I could be waiting until I'm ancient to meet someone. This ad hardly constitutes a quest, however. I tell myself that I am not necessarily looking for love/companionship but then I resort to an ad, which surely contradicts that particular assertion completely. .... It turns out that I have no earthly idea where to meet someone interesting/unusual/appealing in a city filled with people. Bars? I'm not into the bar scene so much these days. Social networking groups? Ironically, the events typically end up feeling much like the bar scene--superficial and very fleeting.
I am single, attractive, petite and slightly curvy, intelligent and educated but down-to-earth, inquisitive, adventurous, open-minded, left-leaning, happy, sexy/sexual, spontaneous, funny, graceful, loyal, appreciative, kind, irreverent... I love to travel, I love art, music, movies, walking and hiking (but don't care for roughing it), bicycling, cooking, enjoying alcohol (but not to excess). I am an ex-smoker, an avid reader, a writer, the mother of a grown son, not from around here but happy to be here, divorced years time ago and not into marrying again although not opposed to a committed relationship.

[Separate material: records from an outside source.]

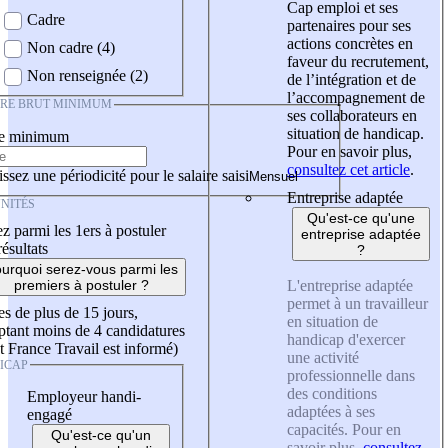
Cap emploi et ses
Cadre
partenaires pour ses
actions concrètes en
Non cadre (4)
faveur du recrutement,
Non renseignée (2)
de l’intégration et de
l’accompagnement de
IRE BRUT MINIMUM
ses collaborateurs en
situation de handicap.
re minimum
Pour en savoir plus,
consultez cet article
.
ssez une périodicité pour le salaire saisi
Entreprise adaptée
NITÉS
Qu'est-ce qu'une
z parmi les 1ers à postuler
entreprise adaptée
résultats
?
urquoi serez-vous parmi les
L'entreprise adaptée
premiers à postuler ?
permet à un travailleur
es de plus de 15 jours,
en situation de
tant moins de 4 candidatures
handicap d'exercer
t France Travail est informé)
une activité
ICAP
professionnelle dans
des conditions
Employeur handi-
adaptées à ses
engagé
capacités. Pour en
Qu'est-ce qu'un
savoir plus,
consultez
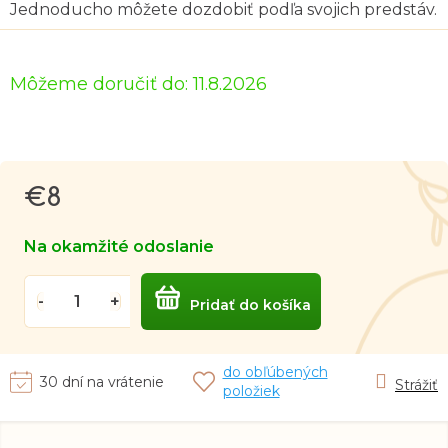
Jednoducho môžete dozdobiť podľa svojich predstáv.
Môžeme doručiť do:
11.8.2026
€8
Jednotková
cena:
Na okamžité odoslanie
Pridať do košíka
do obľúbených
30 dní na vrátenie
Strážiť
položiek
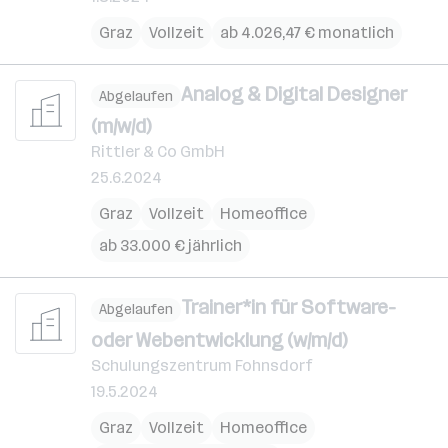
Graz
Vollzeit
ab 4.026,47 € monatlich
Analog & Digital Designer
Abgelaufen
(m/w/d)
Rittler & Co GmbH
25.6.2024
Graz
Vollzeit
Homeoffice
ab 33.000 € jährlich
Trainer*in für Software-
Abgelaufen
oder Webentwicklung (w/m/d)
Schulungszentrum Fohnsdorf
19.5.2024
Graz
Vollzeit
Homeoffice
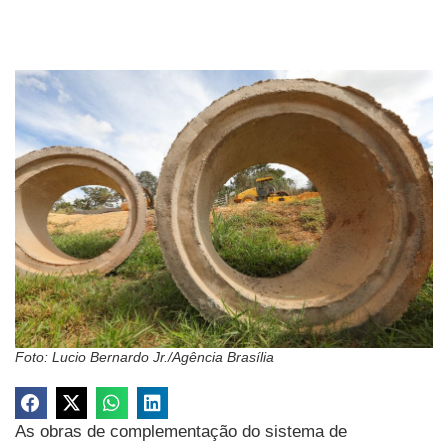
Foto: Lucio Bernardo Jr./Agência Brasília
As obras de complementação do sistema de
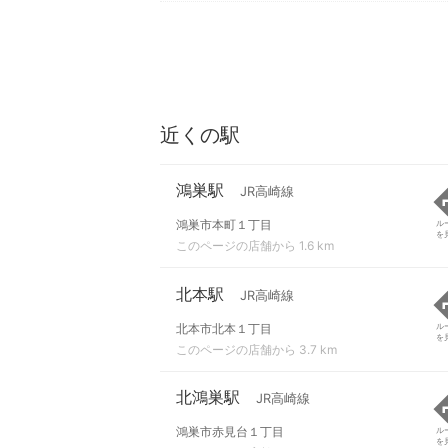
近くの駅
鴻巣駅
JR高崎線
鴻巣市本町１丁目
ル
を
このページの店舗から 1.6 km
北本駅
JR高崎線
北本市北本１丁目
ル
を
このページの店舗から 3.7 km
北鴻巣駅
JR高崎線
鴻巣市赤見台１丁目
ル
を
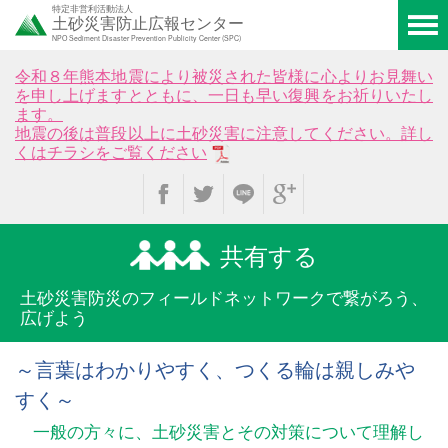
特定非営利活動法人
土砂災害防止広報センター
NPO Sediment Disaster Prevention Publicity Center (SPC)
令和８年熊本地震により被災された皆様に心よりお見舞い
を申し上げますとともに、一日も早い復興をお祈りいたし
ます。
地震の後は普段以上に土砂災害に注意してください。詳し
くはチラシをご覧ください
共有する
土砂災害防災のフィールド
ネットワークで繋がろう、
広げよう
～言葉はわかりやすく、つくる輪は親しみや
すく～
一般の方々に、土砂災害とその対策について理解し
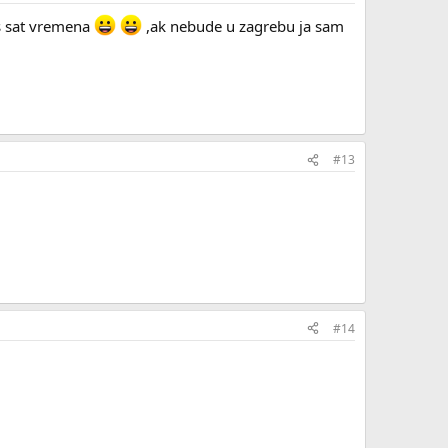
pas sat vremena
,ak nebude u zagrebu ja sam
#13
#14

I am looking for someone who is smart, unique/unusual, original, educated, attractive, articulate, politically sympathetic, non-religious/spiritual, funny, sexy/sensual, inventive, polite and respectful but not overly solicitous, well-traveled and read, unmarried/not currently in a committed relationship (I have no interest in something clandestine). I want to have fun with someone and dislike beginning a relationship with unreasonable expectations on the part of either person; I'm more inclined to see what evolves, which is not to say that I am looking for a fling much less something exclusively sexual. I do believe there is much contentedness (most of it?) to be found in between the extremes (i.e. lifelong commitment and fleeting involvements).